### Instruction a:
List every line of the entries that contains the word "mais". Matches must have the same capitalization.

# 3D Printing > 3D Printer Parts, Filament & Materials >  Ender 3 Z axis not moving

## Akhilk

Hello Peeps, A newbie here, assembled Ender 3 over the weekend and when I press the Auto home, the Z axis doesn´t move. But when I plug the Y axis cable into Z axis, the motor works. So is it a problem with the Motherboard?I am totally clueless what to do next, can anyone help with this issue?Stay safe and Happy printing

----------


## fred_dot_u

You have the right idea by swapping out the one axis. Don't stop there. Plug the Z axis cable into the Y motor. This will tell you if the stepper driver on the z axis is wonky. I'm not familiar with the board for the Ender 3, but if the steppers are individually removable, you can do some swapping there too. Important, perform all swaps with power disconnected. If the steppers are removable, double and triple check that the pins are properly inserted. I've mis-aligned one stepper and let all the smoke out of the main board.

----------


## Akhilk

I tried to plug the Z axis into Y but the Z axis cable is not long enough to connect to X or Y,probably Creality saved few Euros by reducing the length of the cables  :Frown: . Also I believe I can only remove Z stepper as X and Y are already factory assembled.Any other ideas will be appreciated  :Smile:

----------


## fred_dot_u

If no Ender owners chime in, I'll need more information. Would you post an image of the control board?

### Data under study:
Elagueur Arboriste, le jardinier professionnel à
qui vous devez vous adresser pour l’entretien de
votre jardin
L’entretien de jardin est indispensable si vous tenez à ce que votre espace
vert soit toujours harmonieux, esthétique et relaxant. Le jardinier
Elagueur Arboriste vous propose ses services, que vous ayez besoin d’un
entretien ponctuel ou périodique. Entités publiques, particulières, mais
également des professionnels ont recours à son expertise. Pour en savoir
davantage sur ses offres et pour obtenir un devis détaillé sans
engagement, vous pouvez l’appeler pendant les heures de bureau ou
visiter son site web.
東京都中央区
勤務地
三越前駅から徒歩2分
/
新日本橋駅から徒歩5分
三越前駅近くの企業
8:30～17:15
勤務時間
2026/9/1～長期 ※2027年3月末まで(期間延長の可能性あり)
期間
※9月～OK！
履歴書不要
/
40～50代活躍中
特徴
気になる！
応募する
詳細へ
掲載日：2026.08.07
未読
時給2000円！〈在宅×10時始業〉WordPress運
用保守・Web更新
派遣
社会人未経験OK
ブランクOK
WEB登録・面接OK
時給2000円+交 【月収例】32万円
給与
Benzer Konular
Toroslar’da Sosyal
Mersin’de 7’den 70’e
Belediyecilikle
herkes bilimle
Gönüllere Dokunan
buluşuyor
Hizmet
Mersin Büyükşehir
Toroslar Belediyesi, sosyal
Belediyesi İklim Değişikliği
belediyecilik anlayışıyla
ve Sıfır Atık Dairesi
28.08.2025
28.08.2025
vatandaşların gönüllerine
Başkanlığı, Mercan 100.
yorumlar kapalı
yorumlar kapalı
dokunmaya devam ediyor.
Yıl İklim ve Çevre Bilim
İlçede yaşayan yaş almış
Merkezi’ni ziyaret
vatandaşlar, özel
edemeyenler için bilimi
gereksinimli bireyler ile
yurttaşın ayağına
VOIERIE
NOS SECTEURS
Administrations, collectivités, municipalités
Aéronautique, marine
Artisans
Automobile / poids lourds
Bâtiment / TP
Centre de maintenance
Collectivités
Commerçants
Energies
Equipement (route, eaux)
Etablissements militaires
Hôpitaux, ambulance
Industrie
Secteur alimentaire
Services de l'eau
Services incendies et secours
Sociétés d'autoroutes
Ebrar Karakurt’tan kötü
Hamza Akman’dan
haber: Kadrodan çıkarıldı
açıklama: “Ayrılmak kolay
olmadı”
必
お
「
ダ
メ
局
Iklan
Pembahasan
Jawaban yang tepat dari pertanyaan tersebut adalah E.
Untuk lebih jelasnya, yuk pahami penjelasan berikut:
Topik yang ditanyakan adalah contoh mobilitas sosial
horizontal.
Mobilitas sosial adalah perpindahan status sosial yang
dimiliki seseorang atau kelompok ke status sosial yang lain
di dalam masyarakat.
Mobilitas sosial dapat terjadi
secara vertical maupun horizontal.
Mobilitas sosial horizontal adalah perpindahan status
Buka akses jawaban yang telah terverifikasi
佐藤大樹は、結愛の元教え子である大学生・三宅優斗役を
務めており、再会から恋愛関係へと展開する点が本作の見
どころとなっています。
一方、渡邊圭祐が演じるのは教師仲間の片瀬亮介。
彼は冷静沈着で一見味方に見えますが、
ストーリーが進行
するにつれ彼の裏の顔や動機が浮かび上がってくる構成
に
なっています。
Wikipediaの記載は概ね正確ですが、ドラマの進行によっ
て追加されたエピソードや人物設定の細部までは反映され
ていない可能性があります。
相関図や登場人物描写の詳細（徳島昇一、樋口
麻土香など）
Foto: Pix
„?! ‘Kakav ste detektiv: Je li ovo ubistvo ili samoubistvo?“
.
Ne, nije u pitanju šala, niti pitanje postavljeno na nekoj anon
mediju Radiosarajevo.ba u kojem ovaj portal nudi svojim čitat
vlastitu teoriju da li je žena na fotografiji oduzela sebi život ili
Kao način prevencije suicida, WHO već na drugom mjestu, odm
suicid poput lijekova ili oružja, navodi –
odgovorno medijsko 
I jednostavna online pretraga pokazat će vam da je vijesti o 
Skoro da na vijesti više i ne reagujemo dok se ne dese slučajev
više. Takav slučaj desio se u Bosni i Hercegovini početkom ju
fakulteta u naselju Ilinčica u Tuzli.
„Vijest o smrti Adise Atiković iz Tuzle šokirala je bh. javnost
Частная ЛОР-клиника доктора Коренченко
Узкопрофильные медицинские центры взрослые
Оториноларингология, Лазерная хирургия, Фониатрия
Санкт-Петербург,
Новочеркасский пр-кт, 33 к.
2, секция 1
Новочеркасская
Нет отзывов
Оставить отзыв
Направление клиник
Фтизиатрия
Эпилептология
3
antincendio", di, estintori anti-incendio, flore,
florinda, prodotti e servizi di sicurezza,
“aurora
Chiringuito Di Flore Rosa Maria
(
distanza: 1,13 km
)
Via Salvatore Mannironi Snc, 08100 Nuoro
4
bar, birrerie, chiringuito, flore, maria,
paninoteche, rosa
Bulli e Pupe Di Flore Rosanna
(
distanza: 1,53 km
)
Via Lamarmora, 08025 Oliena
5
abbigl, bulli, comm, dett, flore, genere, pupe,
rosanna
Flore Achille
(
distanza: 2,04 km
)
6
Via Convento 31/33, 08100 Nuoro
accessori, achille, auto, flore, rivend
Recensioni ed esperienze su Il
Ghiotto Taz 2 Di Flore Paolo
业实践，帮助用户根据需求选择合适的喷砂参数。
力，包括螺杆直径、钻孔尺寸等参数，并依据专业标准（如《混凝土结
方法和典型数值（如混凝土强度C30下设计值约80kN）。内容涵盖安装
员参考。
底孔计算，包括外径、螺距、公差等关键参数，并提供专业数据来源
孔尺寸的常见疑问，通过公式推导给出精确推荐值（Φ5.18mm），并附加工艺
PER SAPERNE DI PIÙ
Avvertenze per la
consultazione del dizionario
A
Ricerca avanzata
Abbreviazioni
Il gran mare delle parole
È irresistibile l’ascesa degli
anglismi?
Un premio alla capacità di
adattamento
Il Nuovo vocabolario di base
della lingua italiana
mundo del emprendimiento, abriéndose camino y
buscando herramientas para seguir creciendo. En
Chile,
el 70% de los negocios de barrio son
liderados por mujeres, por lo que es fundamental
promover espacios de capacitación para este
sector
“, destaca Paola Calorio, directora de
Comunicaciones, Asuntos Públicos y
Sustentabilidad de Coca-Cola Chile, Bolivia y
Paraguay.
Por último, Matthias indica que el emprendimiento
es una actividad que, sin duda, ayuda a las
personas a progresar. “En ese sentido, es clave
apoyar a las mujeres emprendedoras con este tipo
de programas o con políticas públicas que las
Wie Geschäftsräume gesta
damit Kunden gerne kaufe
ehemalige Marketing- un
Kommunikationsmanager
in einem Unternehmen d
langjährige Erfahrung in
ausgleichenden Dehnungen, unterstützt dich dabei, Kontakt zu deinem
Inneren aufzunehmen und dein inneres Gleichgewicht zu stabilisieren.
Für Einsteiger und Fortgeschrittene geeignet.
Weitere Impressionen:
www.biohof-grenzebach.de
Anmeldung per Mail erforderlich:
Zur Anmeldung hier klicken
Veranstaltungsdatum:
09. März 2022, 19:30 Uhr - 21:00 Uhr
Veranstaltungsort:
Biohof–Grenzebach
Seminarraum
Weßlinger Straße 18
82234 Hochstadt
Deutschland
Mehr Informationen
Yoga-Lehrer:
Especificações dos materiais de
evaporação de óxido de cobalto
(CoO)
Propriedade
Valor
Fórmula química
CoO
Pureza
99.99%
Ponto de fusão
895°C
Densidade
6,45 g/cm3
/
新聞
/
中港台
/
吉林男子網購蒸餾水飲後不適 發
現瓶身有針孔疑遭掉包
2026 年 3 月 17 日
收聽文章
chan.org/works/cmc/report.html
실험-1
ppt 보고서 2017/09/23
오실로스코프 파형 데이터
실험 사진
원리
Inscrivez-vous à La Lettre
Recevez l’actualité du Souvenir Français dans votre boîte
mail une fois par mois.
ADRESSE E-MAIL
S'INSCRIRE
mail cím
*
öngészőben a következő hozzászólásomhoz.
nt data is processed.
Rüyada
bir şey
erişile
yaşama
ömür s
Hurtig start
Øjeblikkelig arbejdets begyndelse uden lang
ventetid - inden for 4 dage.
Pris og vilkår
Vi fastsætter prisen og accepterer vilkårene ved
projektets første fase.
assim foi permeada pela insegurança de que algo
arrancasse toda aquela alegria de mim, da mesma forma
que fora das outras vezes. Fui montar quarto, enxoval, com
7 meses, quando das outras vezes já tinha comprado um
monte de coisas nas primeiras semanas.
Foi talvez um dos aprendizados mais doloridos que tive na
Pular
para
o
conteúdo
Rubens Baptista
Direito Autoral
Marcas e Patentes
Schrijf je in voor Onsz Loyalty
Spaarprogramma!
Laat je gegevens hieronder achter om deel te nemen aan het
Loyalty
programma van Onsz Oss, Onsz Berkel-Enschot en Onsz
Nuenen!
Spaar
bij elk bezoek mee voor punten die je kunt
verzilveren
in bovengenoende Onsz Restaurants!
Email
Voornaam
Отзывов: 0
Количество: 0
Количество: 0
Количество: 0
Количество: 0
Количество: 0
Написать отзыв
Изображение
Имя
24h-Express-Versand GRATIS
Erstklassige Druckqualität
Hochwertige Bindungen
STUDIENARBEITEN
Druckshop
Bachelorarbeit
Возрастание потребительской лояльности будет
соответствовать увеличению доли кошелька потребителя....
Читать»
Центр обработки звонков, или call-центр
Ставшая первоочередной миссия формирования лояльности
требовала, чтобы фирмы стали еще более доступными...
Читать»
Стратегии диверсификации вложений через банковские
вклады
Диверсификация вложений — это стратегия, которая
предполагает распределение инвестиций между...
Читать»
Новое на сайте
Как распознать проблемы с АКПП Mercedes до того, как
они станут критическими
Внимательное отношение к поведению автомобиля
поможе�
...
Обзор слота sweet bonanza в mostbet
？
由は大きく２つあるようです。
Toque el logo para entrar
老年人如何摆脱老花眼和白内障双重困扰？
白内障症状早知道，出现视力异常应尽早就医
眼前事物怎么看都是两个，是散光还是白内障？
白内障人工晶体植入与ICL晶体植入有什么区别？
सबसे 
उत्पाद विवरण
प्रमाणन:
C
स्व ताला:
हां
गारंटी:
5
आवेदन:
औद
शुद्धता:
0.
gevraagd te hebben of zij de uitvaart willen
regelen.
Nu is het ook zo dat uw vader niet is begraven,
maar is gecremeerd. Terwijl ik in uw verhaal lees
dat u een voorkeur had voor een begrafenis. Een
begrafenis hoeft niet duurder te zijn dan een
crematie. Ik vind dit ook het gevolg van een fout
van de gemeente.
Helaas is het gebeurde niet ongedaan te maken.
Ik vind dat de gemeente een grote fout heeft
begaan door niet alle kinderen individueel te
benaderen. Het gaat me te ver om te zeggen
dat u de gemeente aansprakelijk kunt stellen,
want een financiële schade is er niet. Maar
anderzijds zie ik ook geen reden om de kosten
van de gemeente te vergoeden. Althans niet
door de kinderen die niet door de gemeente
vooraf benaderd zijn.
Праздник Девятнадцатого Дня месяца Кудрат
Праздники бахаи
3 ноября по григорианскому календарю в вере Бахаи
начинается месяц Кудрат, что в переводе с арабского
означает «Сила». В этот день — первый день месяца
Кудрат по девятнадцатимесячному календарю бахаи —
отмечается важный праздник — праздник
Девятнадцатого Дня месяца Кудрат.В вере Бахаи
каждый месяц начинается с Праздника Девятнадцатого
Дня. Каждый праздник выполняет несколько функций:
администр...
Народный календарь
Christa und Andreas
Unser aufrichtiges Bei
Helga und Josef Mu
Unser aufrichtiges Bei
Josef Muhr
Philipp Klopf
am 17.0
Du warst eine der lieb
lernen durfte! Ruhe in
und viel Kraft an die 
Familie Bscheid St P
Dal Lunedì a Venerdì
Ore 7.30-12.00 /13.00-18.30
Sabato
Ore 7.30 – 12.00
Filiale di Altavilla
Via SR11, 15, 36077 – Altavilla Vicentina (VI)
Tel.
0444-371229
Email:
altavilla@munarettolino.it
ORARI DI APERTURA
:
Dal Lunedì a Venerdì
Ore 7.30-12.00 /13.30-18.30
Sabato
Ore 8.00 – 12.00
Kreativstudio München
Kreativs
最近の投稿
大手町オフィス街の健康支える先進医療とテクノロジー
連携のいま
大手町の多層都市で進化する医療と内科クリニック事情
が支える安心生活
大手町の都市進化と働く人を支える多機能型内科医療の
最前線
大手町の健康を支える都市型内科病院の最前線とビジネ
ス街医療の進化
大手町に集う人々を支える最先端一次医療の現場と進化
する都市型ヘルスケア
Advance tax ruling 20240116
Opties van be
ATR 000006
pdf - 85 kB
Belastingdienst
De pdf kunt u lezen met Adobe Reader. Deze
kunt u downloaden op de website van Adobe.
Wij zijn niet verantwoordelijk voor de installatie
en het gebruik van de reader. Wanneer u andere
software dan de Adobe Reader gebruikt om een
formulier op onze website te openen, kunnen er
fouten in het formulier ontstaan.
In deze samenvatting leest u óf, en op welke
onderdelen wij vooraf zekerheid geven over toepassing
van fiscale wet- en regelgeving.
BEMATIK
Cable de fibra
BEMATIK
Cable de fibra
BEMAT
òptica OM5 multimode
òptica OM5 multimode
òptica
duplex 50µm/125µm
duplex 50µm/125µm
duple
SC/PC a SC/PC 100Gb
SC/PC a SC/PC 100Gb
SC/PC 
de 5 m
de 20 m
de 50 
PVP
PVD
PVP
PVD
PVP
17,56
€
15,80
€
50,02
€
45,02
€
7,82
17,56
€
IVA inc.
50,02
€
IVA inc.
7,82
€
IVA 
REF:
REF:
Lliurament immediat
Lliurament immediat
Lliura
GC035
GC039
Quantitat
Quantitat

### Instruction b:
Rewrite the Ender 3 thread from "I tried to plug" up to and including "the control board?", putting "dollars" in place of "Euros".

### Solution a:
entretien ponctuel ou périodique. Entités publiques, particulières, mais
Foi talvez um dos aprendizados mais doloridos que tive na

### Solution b:
I tried to plug the Z axis into Y but the Z axis cable is not long enough to connect to X or Y,probably Creality saved few dollars by reducing the length of the cables  :Frown: . Also I believe I can only remove Z stepper as X and Y are already factory assembled.Any other ideas will be appreciated  :Smile:

----------


## fred_dot_u

If no Ender owners chime in, I'll need more information. Would you post an image of the control board?